Début 2017, Marie Dasylva, trentenaire, crée Nkali Work. Cette agence accompagne les personnes victimes de discriminations au travail en tant que femmes et du fait de leurs origines supposées. Afriscope a rencontré sa fondatrice.
« Nkali Work est le nom d’une nouvelle agence d’empowerment et de stratégie dédiée aux femmes racisées et leurs problématiques professionnelles », lisons- nous sur la page Facebook de cette initiative. Nkali, « ça veut dire pouvoir en yorouba, et c’est un mot utilisé par l’écrivaine Chimamanda Ngozi Adichie, en lien avec le fait de s’approprier sa propre narration », nous explique Marie Dasylva, à l’origine de ce projet. Après un licenciement en 2014, elle quitte le secteur de la mode pour devenir, 2 ans plus tard, entrepreneure et coach. Sa spécialisation ? « Mettre en place des réponses à l’environnement toxique et harcelant que les femmes racisées peuvent endurer au quotidien. Il y a beaucoup d’exemples de minorisation et de stigmatisation. Par exemple une femme se faisait appeler « la gheisha », une autre « la panthère ». Dans presque tous les cas il y a une récurrence : un nouveau collègue, blanc, qui gagne 500 euros de plus par mois ». Marie Dasylva a trouvé le moyen de transformer sa sensibilité et son empathie en outils de travail pour aider « ses pépites », c’est-à-dire ses clientes. « Leurs victoires quotidiennes sont les miennes aussi. J’attends toujours avec impatience de savoir si notre stratégie a marché. » Sa méthode ? Environ une fois par mois, elle organise des rencontres itinérantes, dans Paris, dont le but est de permettre à la personne d’avoir des instruments avec lesquels modifier un réel qui ne lui convient pas : « Je ne me situe pas dans le développement personnel, car il est au long cours. J’offre une solution immédiate, pragmatique, qui est potentiellement durable ». Ses conseils vont de la posture du corps à assumer, au regard à afficher, en passant par le choix des mots et des punchlines avec lesquels se faire respecter sur son lieu de travail. « Les personnes racistes et sexistes, ne sont pas inventives. Alors que moi j’innove et j’arrive justement à prendre le pouvoir. Parce qu’il ne faut pas oublier qu’on connait mieux l’oppresseur qu’il se connait lui-même », affirme Marie.

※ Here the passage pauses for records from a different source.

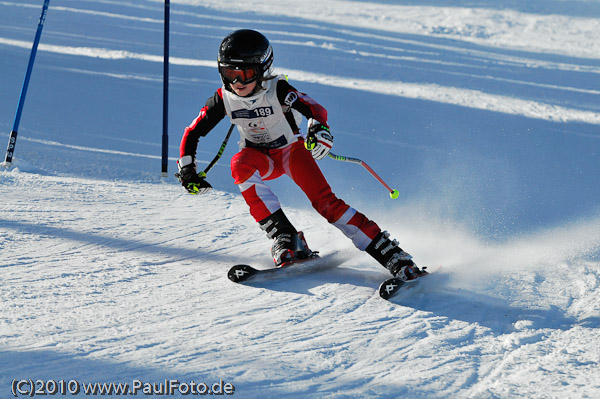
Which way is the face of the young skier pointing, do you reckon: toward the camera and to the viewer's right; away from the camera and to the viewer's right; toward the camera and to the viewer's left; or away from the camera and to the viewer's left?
toward the camera and to the viewer's left

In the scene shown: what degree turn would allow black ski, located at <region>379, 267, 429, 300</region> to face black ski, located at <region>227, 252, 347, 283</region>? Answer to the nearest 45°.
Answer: approximately 45° to its right

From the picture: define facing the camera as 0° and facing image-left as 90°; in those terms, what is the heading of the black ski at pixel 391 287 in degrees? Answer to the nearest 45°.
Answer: approximately 45°
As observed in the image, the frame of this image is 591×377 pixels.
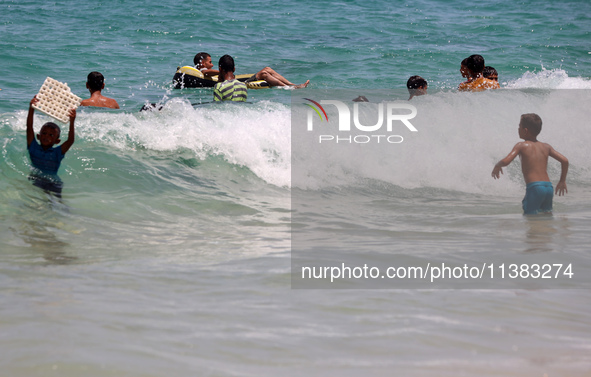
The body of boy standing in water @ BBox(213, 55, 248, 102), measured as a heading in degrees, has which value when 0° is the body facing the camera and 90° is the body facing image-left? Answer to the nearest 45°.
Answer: approximately 180°

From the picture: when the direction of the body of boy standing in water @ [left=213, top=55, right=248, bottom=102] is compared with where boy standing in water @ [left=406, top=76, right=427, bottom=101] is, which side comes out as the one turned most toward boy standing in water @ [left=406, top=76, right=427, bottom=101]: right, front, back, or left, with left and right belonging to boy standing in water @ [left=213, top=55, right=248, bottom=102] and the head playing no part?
right

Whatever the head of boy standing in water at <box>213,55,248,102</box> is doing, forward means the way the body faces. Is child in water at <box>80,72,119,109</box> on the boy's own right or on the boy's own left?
on the boy's own left
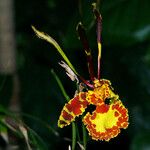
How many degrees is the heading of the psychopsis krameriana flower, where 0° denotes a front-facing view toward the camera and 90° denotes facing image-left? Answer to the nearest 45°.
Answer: approximately 315°
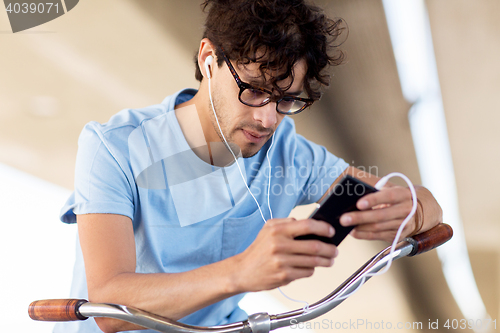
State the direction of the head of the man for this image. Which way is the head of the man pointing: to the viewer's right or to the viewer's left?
to the viewer's right

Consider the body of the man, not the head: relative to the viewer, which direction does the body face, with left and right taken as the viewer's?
facing the viewer and to the right of the viewer
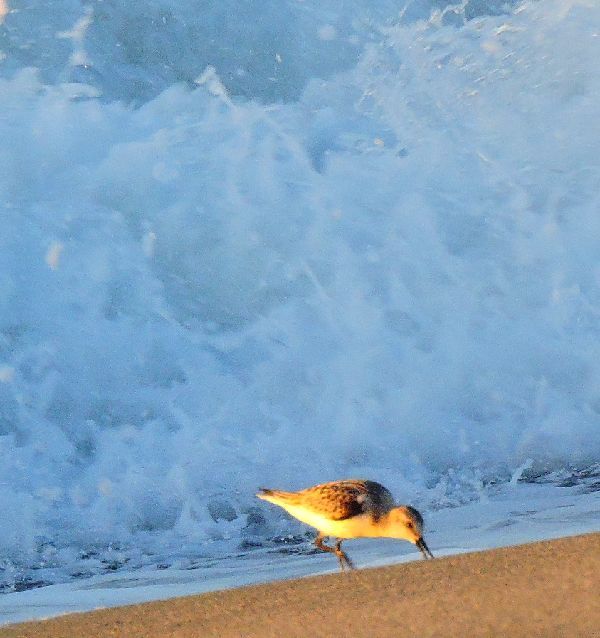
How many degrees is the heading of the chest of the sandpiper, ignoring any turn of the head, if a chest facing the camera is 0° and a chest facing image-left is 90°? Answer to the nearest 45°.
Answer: approximately 270°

Les réseaux sociaux : un moyen de lutte
Aujourd’hui les workshops accueillent entre 15 et 20 personnes : « T’as la petite étudiante, la personne qui travaille au Mac Do, l’avocate, l’informaticienne : j’ai des profils extrêmement divers et variés. Mes clientes ont de 20 à 50 ans. Concernant les origines c’est le melting-pot. J’ai des pépites africaines, asiatiques, arabes ». « Mon but aujourd’hui c’est de conseiller des femmes comme j’aurais voulu être conseillée moi-même » ajoute celle qui a cheminé avant d’en arriver à la nécessité de « Nkali Work ». Elle souligne l’importance de la lecture de l’article « Les femmes noires diplômées face au poids des représentations et des discriminations en France » de Carmen Diop. Elle se souvient aussi des premiers ateliers de coaching organisés avec les blogueuses afroféministes Mrs Roots et Po B. K . Lomami, où des femmes noires se retrouvaient pour parler de leurs soucis. Puis, elle a pris son envol seule. Marie se définit comme une « twittergirl » et explique avoir fait son éducation féministe sur ce réseau social, et de l’utiliser à son tour comme outil de transmission. @nkaliworks est une véritable page d’expression avec le hashtag #jeudisurvieautaf, une rubrique hebdomadaire où elle raconte des cas de racisme-sexisme. À savoir, que si ses workshops sont payants, ils sont tout de même accessibles aux personnes
en grande précarité grâce à des dons finançant des places gratuites. Nkali est le début d’une aventure répondant à un besoin, une étape brisant le silence des harcèlements sexistes et racistes.